The Bob Baffert-trained Game on Dude, has good tactical speed, but he’s never been closer than 1 1/2 lengths from the lead, so don’t expect Martin Garcia to try to run with First Dude. Even with the addition of blinkers for the Lone Star Derby, Game On Dude still was 6 1/2 lengths off the pace. Now, if they go in :49 or slower, you can be sure he’ll be closer than that. He’s been running :45 and :46 halfs in all his races, so he’s got to be fairly close.

The key horse could be Interactif, who has drawn on the outside in several big races, forcing him to be aggressive and show more early speed than he wants to. Well, he drew post 12 in the Belmont, which means Javier Castellano will have to either gun him out of there again and press the pace or take a hold of him and drop him back, then try to tuck in and save ground. The belief here is that this horse is much more effective coming from farther back, as he did in his two stakes victories on the grass last year. He does possess a middle move, so it might not be a bad idea to go with strategy No. 2 and gradually work your way into contention rather than use too much energy sending him out of the gate.
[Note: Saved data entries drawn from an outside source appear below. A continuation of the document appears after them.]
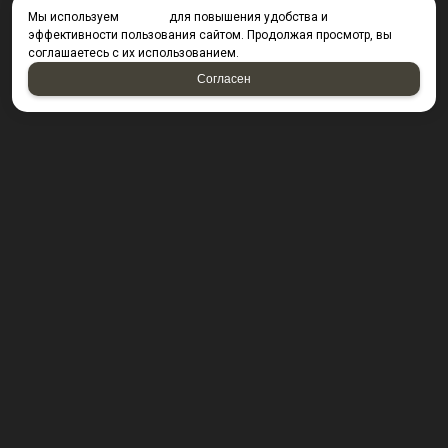
Мы используем
cookies
для повышения удобства и
эффективности пользования сайтом. Продолжая просмотр, вы
соглашаетесь с их использованием.
Согласен
КОНТАКТЫ
423800, г. Набережные Челны, Производственный
проезд д. 49, офис Д203 (Компания резидент ОАО "КИП
Мастер")
Посмотреть на карте
8 (8552) 53-40-92 ; 8 (950) 328-55-56;
E-mail:
krepsta@mail.ru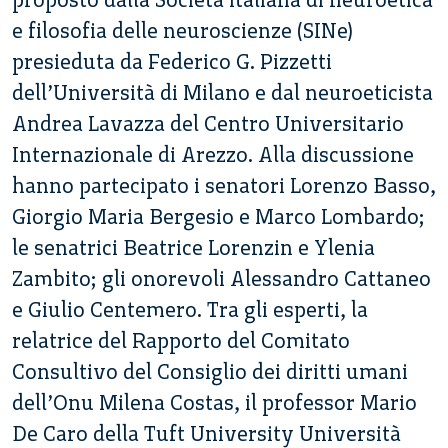
e filosofia delle neuroscienze (SINe)
presieduta da Federico G. Pizzetti
dell’Università di Milano e dal neuroeticista
Andrea Lavazza del Centro Universitario
Internazionale di Arezzo. Alla discussione
hanno partecipato i senatori Lorenzo Basso,
Giorgio Maria Bergesio e Marco Lombardo;
le senatrici Beatrice Lorenzin e Ylenia
Zambito; gli onorevoli Alessandro Cattaneo
e Giulio Centemero. Tra gli esperti, la
relatrice del Rapporto del Comitato
Consultivo del Consiglio dei diritti umani
dell’Onu Milena Costas, il professor Mario
De Caro della Tuft University Università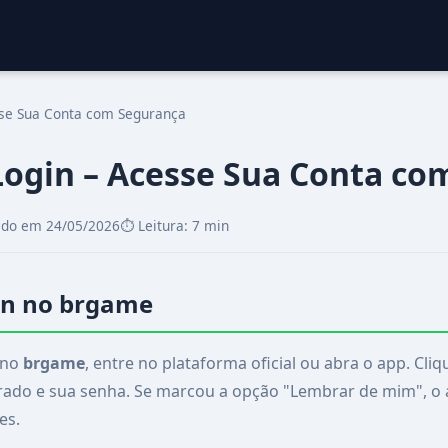
se Sua Conta com Segurança
Login – Acesse Sua Conta co
zado em 24/05/2026
⏱️ Leitura: 7 min
in no brgame
o no
brgame
, entre no plataforma oficial ou abra o app. Cliqu
rado e sua senha. Se marcou a opção "Lembrar de mim", o 
es.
He’s been working like gangbusters and flying home his last quarter, so he’s geared up to use his closing kick, something he hasn’t been able to do much this year.
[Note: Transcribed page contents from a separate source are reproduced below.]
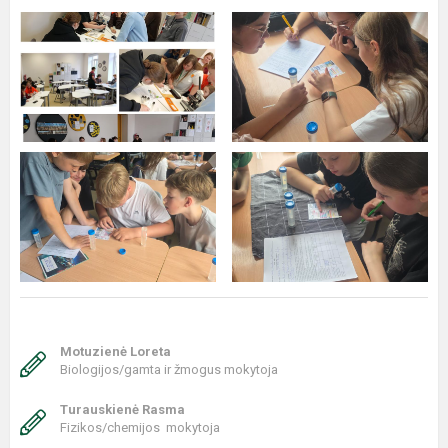
Motuzienė Loreta
Biologijos/gamta ir žmogus mokytoja
Turauskienė Rasma
Fizikos/chemijos mokytoja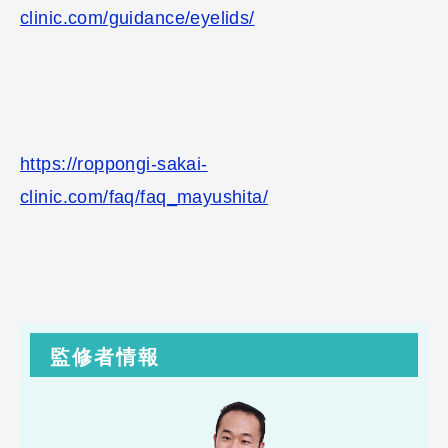
clinic.com/guidance/eyelids/
https://roppongi-sakai-
clinic.com/faq/faq_mayushita/
監修者情報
The sneaky horse in the field is Spangled Star, who was five lengths off a :45 3/5 and 1:09 1/5 pace in the Withers Stakes (gr. III) at a mile in his last start and has been fairly close up in several of his earlier races. And he’s trained by Rick Dutrow, who always has a few tricks up his sleeve. He’s ridden by Garrett Gomez and has a strong enough pedigree to give Dutrow confidence to tell Gomez to put him in the fray early. Dutrow is not the type to let any horse have an easy time of it.
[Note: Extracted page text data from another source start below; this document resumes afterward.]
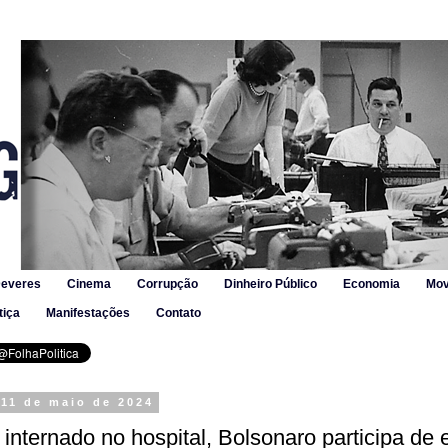
Deveres
Cinema
Corrupção
Dinheiro Público
Economia
Mov
tiça
Manifestações
Contato
 11 de maio de 2024
nternado no hospital, Bolsonaro participa de 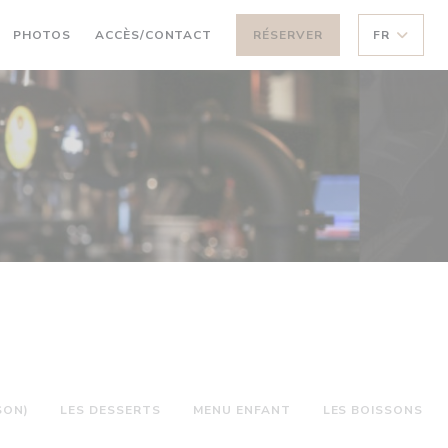
PHOTOS
ACCÈS/CONTACT
RÉSERVER
FR
SON)
LES DESSERTS
MENU ENFANT
LES BOISSONS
Trainers have to remember, however, that First Dude is an intimidating horse who takes one stride to their horse’s two, and as much as they want to pressure him, it might not be in their best interest to look him in the eye early.

As for some of the others, expect to see Ice Box much closer to the pace than he’s been in his last three races. In his maiden win at the Meadowlands and an allowance victory at Gulfstream, he sat two lengths off the pace each time, and trainer Nick Zito has been putting a lot of speed into him in his works. Even late runners like Stay Put and Make Music For Me will be closer this time, as will Stately Victor. In fact, don’t be surprised to see the entire field fairly bunched up in an effort to keep First Dude in their sights.

Another interesting horse is Drosselmeyer, who has trained brilliantly, and was a tiger galloping out after his :59 3/5 work this week. He is sharp right now, and being a one-paced grinder type, you can expect to see him sitting fairly close and just ripping off steady fractions. He hasn’t shown a quick turn of foot, and with the way he runs and being as sharp as he is, if he somehow can get into serious contention or even take the lead turning for home, he could be tough.